For about 30 years, I've been working on art, especially on art photography. In the course of time, I have devoted a lot to the photography of faces. Each face was unique to me and unmistakable. Through the eye of the camera I could not only see the faces, but also feel the life in them, which has strongly imprinted on the faces.
When I first encountered people with physical and mental disabilities, I was very surprised and amazed at the vitality, satisfaction and security that these people have had in them. In the past, I was allowed to visit the residential care home for people with disabilities in Hagen several times. The contacts there have completely changed my point of view on the topic of disability. Through my personal contacts and in many conversations I was able to get to know the people living there more closely.
What made me curious and what keeps me fascinated is the question, where these people with even the most severe disabilities draw their power, vitality, joy, satisfaction and security from and what we can learn from them.
AUTHOR: Christoph Woloszyn GERMANY
Christoph Woloszyn was born in Poland. He has been living in Hagen with his family since 1987. In 2010 he took up his study of “Photo design” at the “Institut für Bildende Kunst und Kunsttherapie” (Institute of Fine Arts and Art Therapy ) in Bochum.
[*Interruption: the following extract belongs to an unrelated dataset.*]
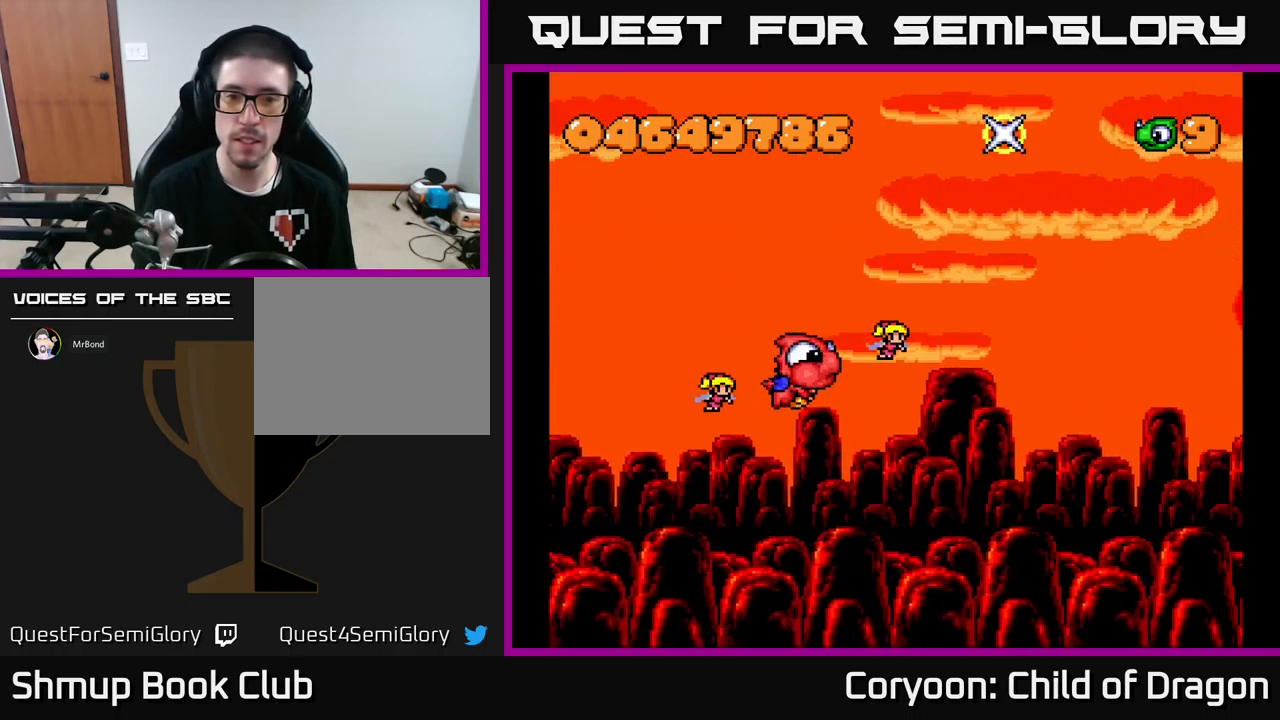
{"buttons": [], "events": []}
He holds exhibitions in galleries and houses that are open to art photography. In his creative work he individually takes up questions, techniques and the Avandgardismus of the 20s of the last century to react as an artist to developments and discoveries of one Sigmund Freud. Psychoanalysis has up to this day become a complicated but exciting journey into the dream, the transcendental and the super temporal. Nature and body are used as symbolic forces in his photographic paths. In these metamorphosis’s he varies the eternal topic: the human longing for harmony, for being one (with the natural environment), for “true” beauty.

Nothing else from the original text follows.